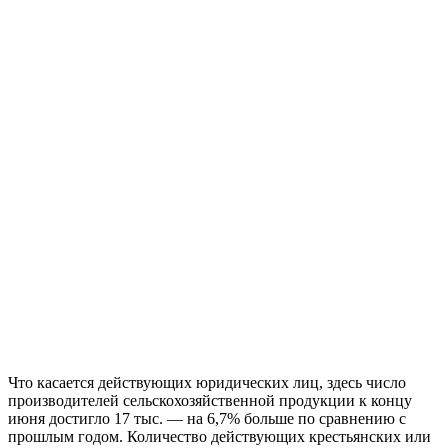
Что касается действующих юридических лиц, здесь число
производителей сельскохозяйственной продукции к концу
июня достигло 17 тыс. — на 6,7% больше по сравнению с
прошлым годом. Количество действующих крестьянских или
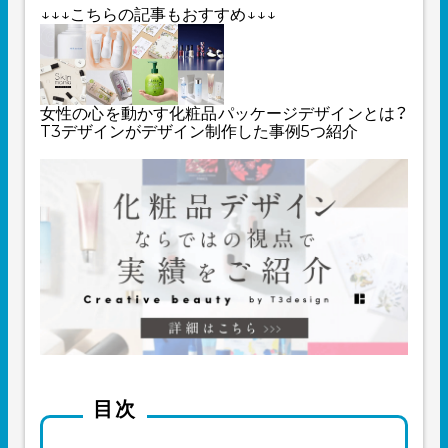
↓↓↓こちらの記事もおすすめ↓↓↓
女性の心を動かす化粧品パッケージデザインとは？
T3デザインがデザイン制作した事例5つ紹介
目次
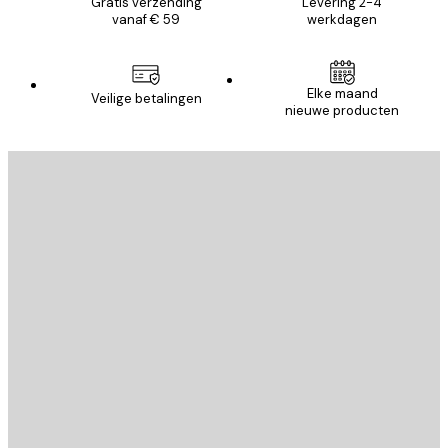
Gratis verzending
Levering 2-4
vanaf € 59
werkdagen
Elke maand
Veilige betalingen
nieuwe producten
E-mail
VERSTUUR
Store
Poster Store
Klantenservice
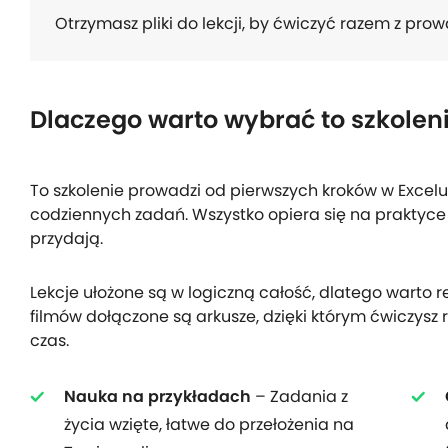
Otrzymasz pliki do lekcji, by ćwiczyć razem z pr
Dlaczego warto wybrać to szkolen
To szkolenie prowadzi od pierwszych kroków w Exce
codziennych zadań. Wszystko opiera się na praktyce 
przydają.
Lekcje ułożone są w logiczną całość, dlatego warto re
filmów dołączone są arkusze, dzięki którym ćwiczys
czas.
Nauka na przykładach
– Zadania z
życia wzięte, łatwe do przełożenia na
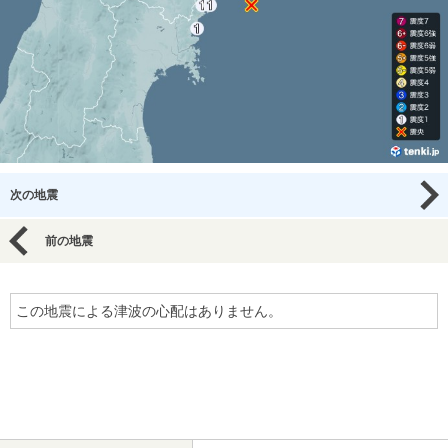
次の地震
前の地震
この地震による津波の心配はありません。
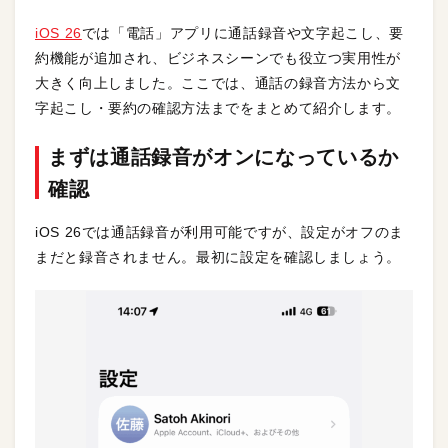
iOS 26
では「電話」アプリに通話録音や文字起こし、要
約機能が追加され、ビジネスシーンでも役立つ実用性が
大きく向上しました。ここでは、通話の録音方法から文
字起こし・要約の確認方法までをまとめて紹介します。
まずは通話録音がオンになっているか
確認
iOS 26では通話録音が利用可能ですが、設定がオフのま
まだと録音されません。最初に設定を確認しましょう。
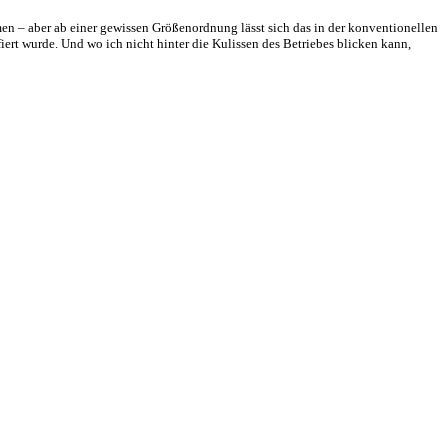
en – aber ab einer gewissen Größenordnung lässt sich das in der konventionellen
rt wurde. Und wo ich nicht hinter die Kulissen des Betriebes blicken kann,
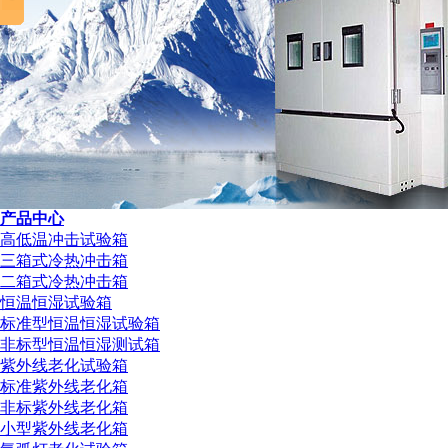
产品中心
高低温冲击试验箱
三箱式冷热冲击箱
二箱式冷热冲击箱
恒温恒湿试验箱
标准型恒温恒湿试验箱
非标型恒温恒湿测试箱
紫外线老化试验箱
标准紫外线老化箱
非标紫外线老化箱
小型紫外线老化箱
检测仪表校准证书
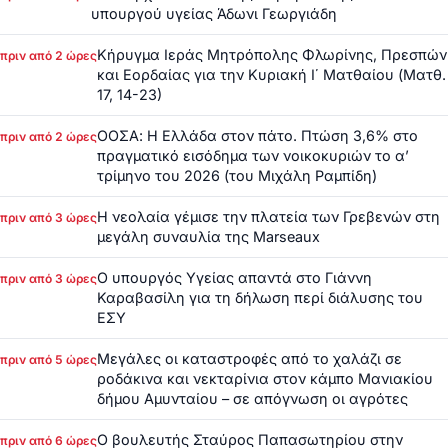
υπουργού υγείας Άδωνι Γεωργιάδη
Κήρυγμα Ιεράς Μητρόπολης Φλωρίνης, Πρεσπών
πριν από 2 ώρες
και Εορδαίας για την Κυριακή Ι΄ Ματθαίου (Ματθ.
17, 14-23)
ΟΟΣΑ: Η Ελλάδα στον πάτο. Πτώση 3,6% στο
πριν από 2 ώρες
πραγματικό εισόδημα των νοικοκυριών το α’
τρίμηνο του 2026 (του Μιχάλη Ραμπίδη)
Η νεολαία γέμισε την πλατεία των Γρεβενών στη
πριν από 3 ώρες
μεγάλη συναυλία της Marseaux
Ο υπουργός Υγείας απαντά στο Γιάννη
πριν από 3 ώρες
Καραβασίλη για τη δήλωση περί διάλυσης του
ΕΣΥ
Μεγάλες οι καταστροφές από το χαλάζι σε
πριν από 5 ώρες
ροδάκινα και νεκταρίνια στον κάμπο Μανιακίου
δήμου Αμυνταίου – σε απόγνωση οι αγρότες
Ο βουλευτής Σταύρος Παπασωτηρίου στην
πριν από 6 ώρες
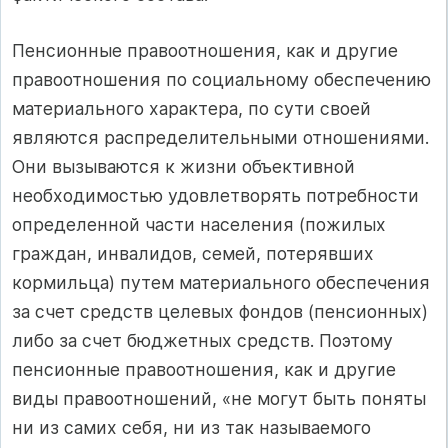
Пенсионные правоотношения, как и другие
правоотношения по соци­альному обеспечению
материального характера, по сути своей
являются распределительными отношениями.
Они вызываются к жизни объективной
необходимостью удовлетворять потребности
определенной части населения (пожилых
граждан, инвалидов, семей, потерявших
кормильца) путем материального обеспечения
за счет средств целевых фондов (пенсионных)
либо за счет бюджетных средств. Поэтому
пенсионные правоотношения, как и другие
виды правоотношений, «не могут быть поняты
ни из самих себя, ни из так называемого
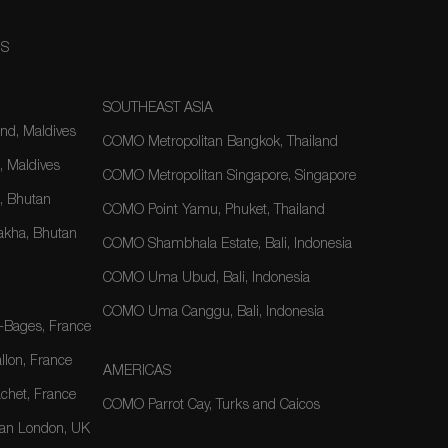
NS
SOUTHEAST ASIA
nd, Maldives
COMO Metropolitan Bangkok, Thailand
, Maldives
COMO Metropolitan Singapore, Singapore
 Bhutan
COMO Point Yamu, Phuket, Thailand
kha, Bhutan
COMO Shambhala Estate, Bali, Indonesia
COMO Uma Ubud, Bali, Indonesia
COMO Uma Canggu, Bali, Indonesia
-Bages, France
lon, France
AMERICAS
het, France
COMO Parrot Cay, Turks and Caicos
an London, UK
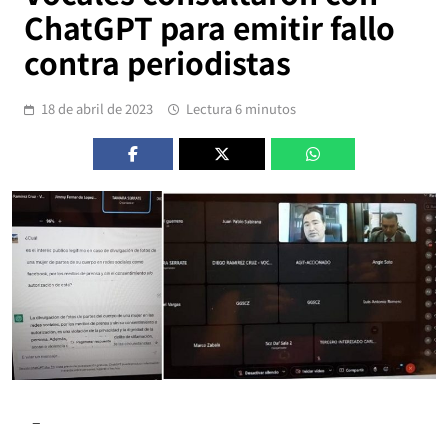
ChatGPT para emitir fallo
contra periodistas
18 de abril de 2023
Lectura 6 minutos
–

● ● ●

ASSIGNED TASK:
Quote word for word the text read from each of the records above, and leave the pictures out of your answer.

RESPONSE TO THE EXERCISE:
Что касается действующих юридических лиц, здесь число
производителей сельскохозяйственной продукции к концу
июня достигло 17 тыс. — на 6,7% больше по сравнению с
прошлым годом. Количество действующих крестьянских или
↓↓↓こちらの記事もおすすめ↓↓↓
女性の心を動かす化粧品パッケージデザインとは？
T3デザインがデザイン制作した事例5つ紹介
目次
Gratis verzending
Levering 2-4
vanaf € 59
werkdagen
Elke maand
Veilige betalingen
nieuwe producten
E-mail
VERSTUUR
Store
Poster Store
Klantenservice
Otrzymasz pliki do lekcji, by ćwiczyć razem z pr
Dlaczego warto wybrać to szkolen
To szkolenie prowadzi od pierwszych kroków w Exce
codziennych zadań. Wszystko opiera się na praktyce 
przydają.
Lekcje ułożone są w logiczną całość, dlatego warto re
filmów dołączone są arkusze, dzięki którym ćwiczys
czas.
Nauka na przykładach
– Zadania z
życia wzięte, łatwe do przełożenia na
次の地震
前の地震
この地震による津波の心配はありません。
iOS 26
では「電話」アプリに通話録音や文字起こし、要
約機能が追加され、ビジネスシーンでも役立つ実用性が
大きく向上しました。ここでは、通話の録音方法から文
字起こし・要約の確認方法までをまとめて紹介します。
まずは通話録音がオンになっているか
確認
iOS 26では通話録音が利用可能ですが、設定がオフのま
まだと録音されません。最初に設定を確認しましょう。
en – aber ab einer gewissen Größenordnung lässt sich das in der konventionellen
rt wurde. Und wo ich nicht hinter die Kulissen des Betriebes blicken kann,
产品中心
高低温冲击试验箱
三箱式冷热冲击箱
二箱式冷热冲击箱
恒温恒湿试验箱
标准型恒温恒湿试验箱
非标型恒温恒湿测试箱
紫外线老化试验箱
标准紫外线老化箱
非标紫外线老化箱
小型紫外线老化箱
检测仪表校准证书
υπουργού υγείας Άδωνι Γεωργιάδη
Κήρυγμα Ιεράς Μητρόπολης Φλωρίνης, Πρεσπών
πριν από 2 ώρες
και Εορδαίας για την Κυριακή Ι΄ Ματθαίου (Ματθ.
17, 14-23)
ΟΟΣΑ: Η Ελλάδα στον πάτο. Πτώση 3,6% στο
πριν από 2 ώρες
πραγματικό εισόδημα των νοικοκυριών το α’
τρίμηνο του 2026 (του Μιχάλη Ραμπίδη)
Η νεολαία γέμισε την πλατεία των Γρεβενών στη
πριν από 3 ώρες
μεγάλη συναυλία της Marseaux
Ο υπουργός Υγείας απαντά στο Γιάννη
πριν από 3 ώρες
Καραβασίλη για τη δήλωση περί διάλυσης του
ΕΣΥ
Μεγάλες οι καταστροφές από το χαλάζι σε
πριν από 5 ώρες
ροδάκινα και νεκταρίνια στον κάμπο Μανιακίου
δήμου Αμυνταίου – σε απόγνωση οι αγρότες
Ο βουλευτής Σταύρος Παπασωτηρίου στην
πριν από 6 ώρες
Пенсионные правоотношения, как и другие
правоотношения по соци­альному обеспечению
материального характера, по сути своей
являются распределительными отношениями.
Они вызываются к жизни объективной
необходимостью удовлетворять потребности
определенной части населения (пожилых
граждан, инвалидов, семей, потерявших
кормильца) путем материального обеспечения
за счет средств целевых фондов (пенсионных)
либо за счет бюджетных средств. Поэтому
пенсионные правоотношения, как и другие
виды правоотношений, «не могут быть поняты
ни из самих себя, ни из так называемого
NS
SOUTHEAST ASIA
nd, Maldives
COMO Metropolitan Bangkok, Thailand
, Maldives
COMO Metropolitan Singapore, Singapore
 Bhutan
COMO Point Yamu, Phuket, Thailand
kha, Bhutan
COMO Shambhala Estate, Bali, Indonesia
COMO Uma Ubud, Bali, Indonesia
COMO Uma Canggu, Bali, Indonesia
-Bages, France
lon, France
AMERICAS
het, France
COMO Parrot Cay, Turks and Caicos
an London, UK
ChatGPT para emitir fallo
contra periodistas
18 de abril de 2023
Lectura 6 minutos
–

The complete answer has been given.